Top of Extracted records
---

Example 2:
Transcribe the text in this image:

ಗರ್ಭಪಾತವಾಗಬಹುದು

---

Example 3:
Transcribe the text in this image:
Bottom of Extracted records
Top of Extracted records
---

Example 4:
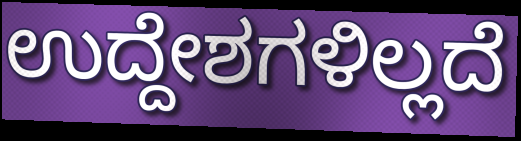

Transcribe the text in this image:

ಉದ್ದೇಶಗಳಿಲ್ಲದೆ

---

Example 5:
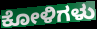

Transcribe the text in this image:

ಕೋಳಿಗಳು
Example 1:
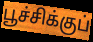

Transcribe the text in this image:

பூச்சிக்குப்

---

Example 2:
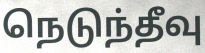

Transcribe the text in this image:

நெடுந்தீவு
Bottom of Extracted records
# Task:
Copy all the lines above that hold the string "Example".

# Your response:
Example 2:
Example 3:
Example 4:
Example 5:
Example 1:
Example 2:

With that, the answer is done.